One thing you’ll have during your maternity leave is time. I’ve gotten to know when our local Woolworths is marking down meat and produce. I try and buy stuff then. I also pick up ready prepared pasta and tofu on the days it is marked down to half price.

I’ve always found that a well thought out vegetarian diet costs as much as a cheap meat diet.

Chicken chili:

Make it like regular chili, but with chicken. Buy chicken frozen when it goes on sale.

Rice and beans in the chili, so you don’t need as much chicken. Serve with corn tortillas, and you get complete protein from the rice and corn, as well as the beans, and the chicken. So, you can use less meat, and still keep your protein percentages up.

Rice and beans, by the way, are great protein stretchers in a lot of things.

I have a big bag of chicken drumsticks that I got at $0.84 a pound frozen. Another bag of frozen Whiting, they were only $1.90 a pound, and they are nice filets, no waste. I make a stew of both, with tomatoes, garlic, onion, and hot peppers, with a tablespoon of peanut butter. Serve it with rice. It’s a whole meal.

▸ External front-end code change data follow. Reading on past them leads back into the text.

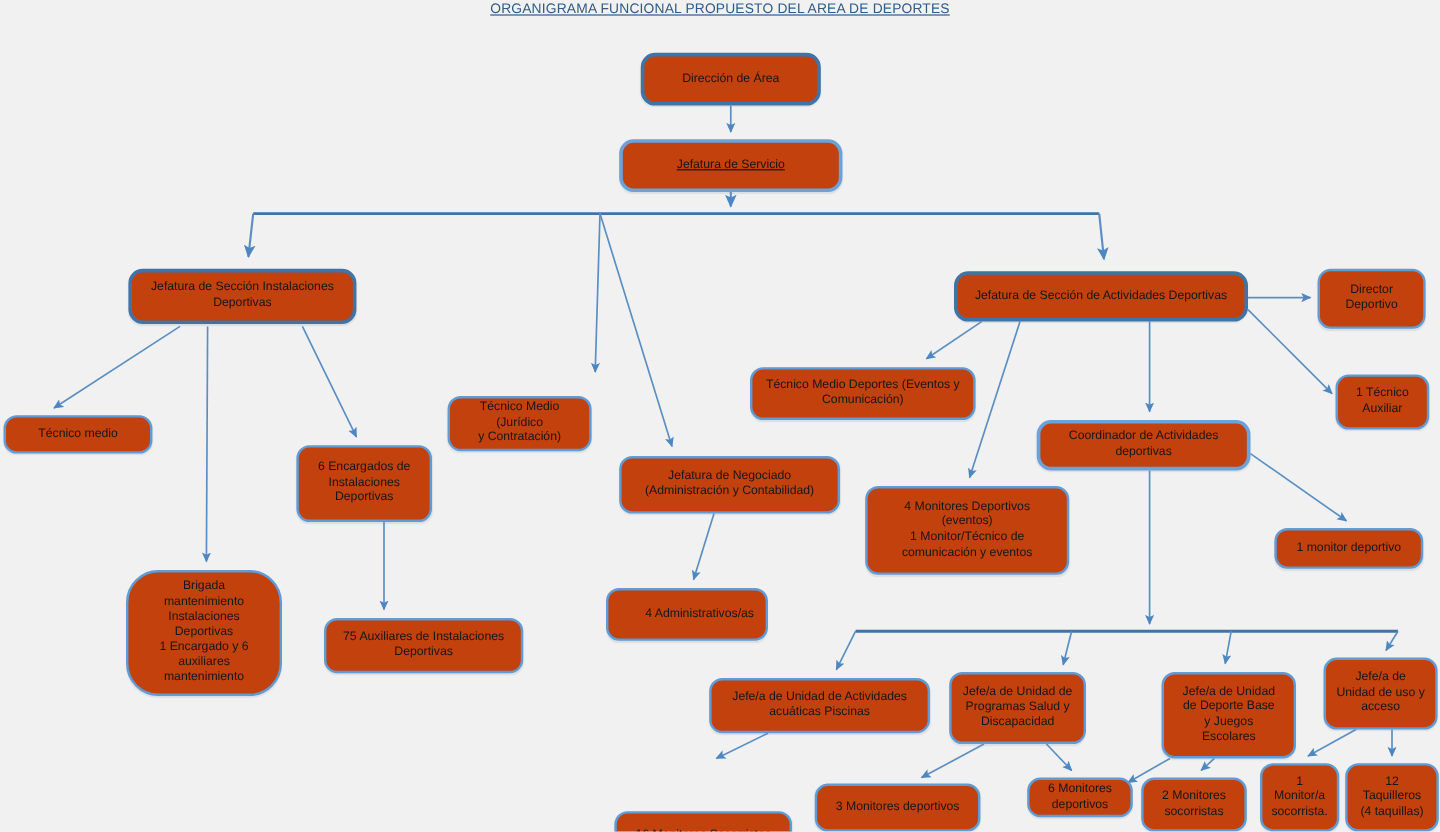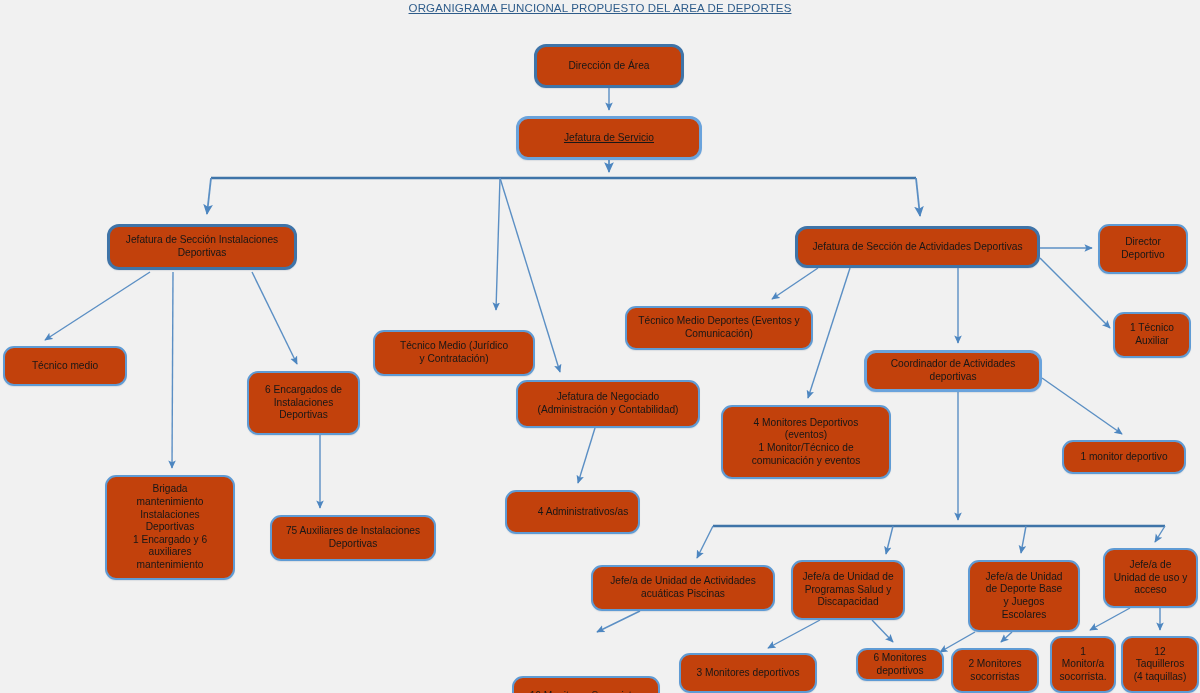--- a/index.html
+++ b/index.html
@@ -149,7 +149,7 @@
       <div class="node lvl-soft" style="left: 3px; top: 346px; width: 124px; height: 40px;">
         <span class="node-label">Técnico medio</span>
       </div>
-      <div class="node lvl-soft" style="left: 373px; top: 330px; width: 162px; height: 46px;">
+      <div class="node lvl-soft" style="left: 373px; top: 330px; width: 120px; height: 46px;">
         <span class="node-label">Técnico Medio (Jurídico
 y Contratación)</span>
       </div>

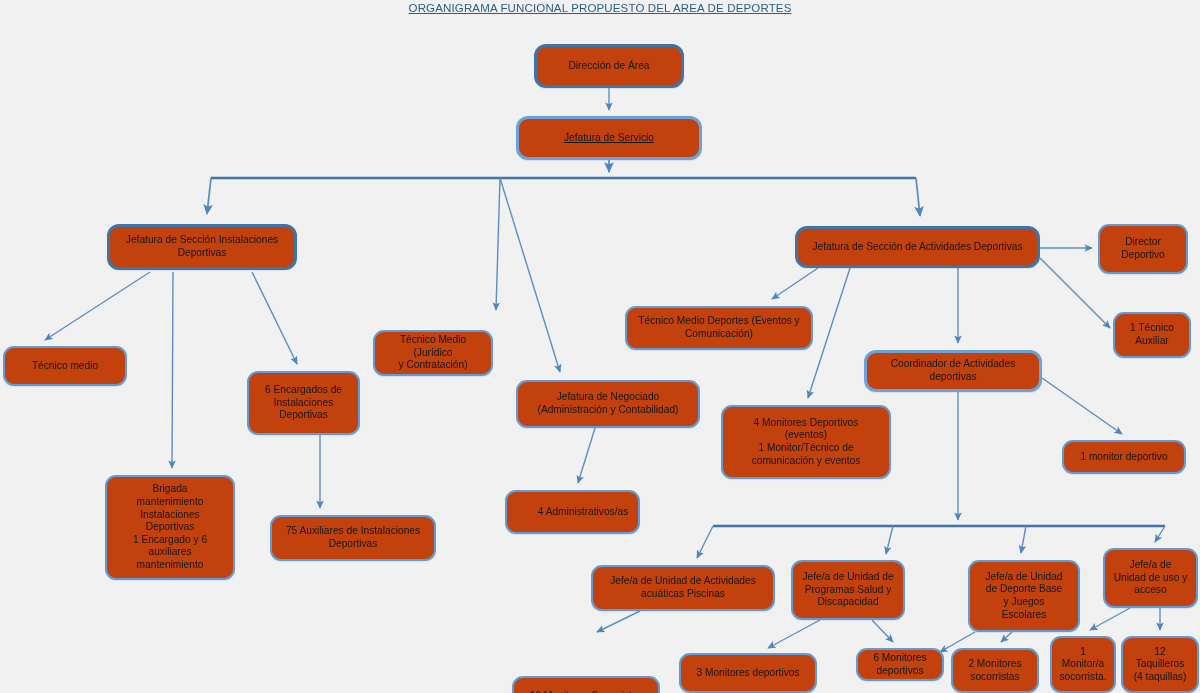--- a/index.html
+++ b/index.html
@@ -146,7 +146,7 @@
         <span class="node-label">1 Técnico
 Auxiliar</span>
       </div>
-      <div class="node lvl-soft" style="left: 3px; top: 346px; width: 124px; height: 40px;">
+      <div class="node lvl-soft" style="left: 3px; top: 346px; width: 124px; height: 32px;">
         <span class="node-label">Técnico medio</span>
       </div>
       <div class="node lvl-soft" style="left: 373px; top: 330px; width: 120px; height: 46px;">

“It was a woman drove me to drink and I didn’t even have the decency to thank her.” ~ W.C. Fields ~

I heartily second Rubystreak’s recommendations. Beans and lentils are extremely cheap, nutritious, filling, and, in my opinion, tasty. There’s so many types, and so many ways to cook them, that you can easily avoid repetition.

For vegetarian suggestions, check out the Vegetarian Resources Group.

Yes. If it’s too sticky, add a little more water or chicken stock. It’s great with a handful of parmesan cheese thrown in, or some diced fontina. Yum!

Then, take the leftovers and spread them in a baking sheet. Refrigerate over night. The polenta will turn into a rubbery sheet. Cut into little squares or other nice shapes (rounds, triangles, etc.) and fry in a little olive oil or butter.
This can be served for breakfast with eggs, or with a nice fresh tomato sauce for lunch or dinner.

Meatless tomato sauce:

Dice onion and garlic, saute in olive oil. Throw in a can of diced tomatos, or some fresh diced tomatos (canned are actually better.)
Simmer for 15 minutes or so on low. Add a little salt, and some fresh sliced basil at the end.

Good luck going red-meat free!

As mentioned before, refried beans are wonderful. I like to cook up a bag of Mahatma Spanish rice (or any spanish rice mix) and stir in a can. This makes quite a bit of burrito filling and is very yummy. It’s also a whole protein.
Since it’s cold here I’ve gotten addicted to soups. Here are my very easy recipies for “green” soups (I love anything green.)

Spinach and Asparagus Soup

1 can cream of asparagus soup
1 block frozen spinach

Thaw spinach in pot. Add soup and 1 can water or milk. Simmer. Mmmmmmmmm.
Broccoli and Potato Soup

Boil a pot of potatoes. Pour into blender and liquify. Pour back into pot and add salt, butter, and garlic. Then add a bag of frozen broccoli and simmer until done.